Поколебавшись, Клыш набрал телефон Завидонова.
– Готовьте задержание. Кажется, на горизонте нарисовался Лапа. Его видели в Москве. У кого розыскное дело?
– Нет никакого розыскного дела. И постановления об аресте больше нет, – буркнул Завидонов.
У Клыша отвисла челюсть.
– Уголовное дело в порядке надзора рассмотрено Прокуратурой Союза! – отчеканил Завидонов. – Производство в отношении Лапина прекращено за отсутствием в его действиях состава преступления. Постановление об аресте – соответственно – отменено.
– Как же это может быть? – пролепетал Клыш.
– Спроси чего полегче, – Завидонов раздражённо кинул трубку.
С этой минуты Данька потерял покой. Каждый день названивал на таганский телефон. Но тот – что утром, что к ночи – молчал. Данька физически ощущал, как подрагивает от зуммера телефон на столе, под пухлой тополиной лапой, как падают в пустоту звонки. И оттого тревога его возрастала многократно. А других номеров у него не было. Как часто бывает, обменяться контактами в ежедневной суете забываем.

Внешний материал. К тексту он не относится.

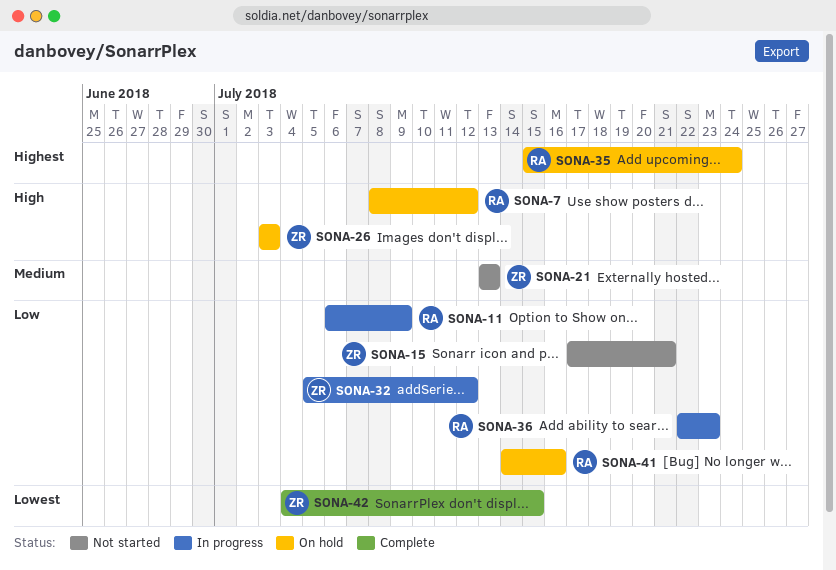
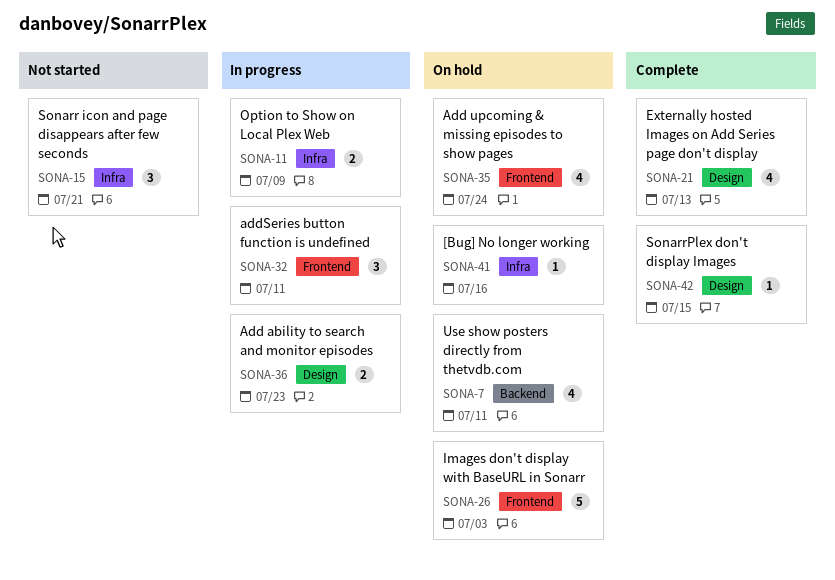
SONA-7, due: Jul 12 -> Jul 11
SONA-21, status: Not started -> Complete
SONA-32, due: Jul 12 -> Jul 11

Прошёл и день, и три. Алька не выходил на связь и не давал о себе знать. На четвёртый день Клыш, бросив всё, сам выехал в Москву. Со знобким ощущением, что пришла беда.
В Москве Клыш поехал в штаб Борейко. У подъезда стоял грузовик. В трёхкомнатной квартире стоял гвалт. Несколько человек, по виду студенты, паковали в коробки документы, перетягивали бечевой. Командовала ими сухопарая женщина сорока лет с поджатыми узкими губами.
– Грузите в фургон! – она делала отметку и указывала на очередную коробку.
– Борейко на месте? – спросил её Клыш.
Дама глянула мельком.
– Вы записывались на приём? Депутат Верховного Совета СССР Борейко сейчас занят, – отчеканила она.
– Я не спрашиваю Вас, занят или нет. На месте он?
– Кто там, Ксения Павловна? – послышался раскатистый бас из дальней комнаты.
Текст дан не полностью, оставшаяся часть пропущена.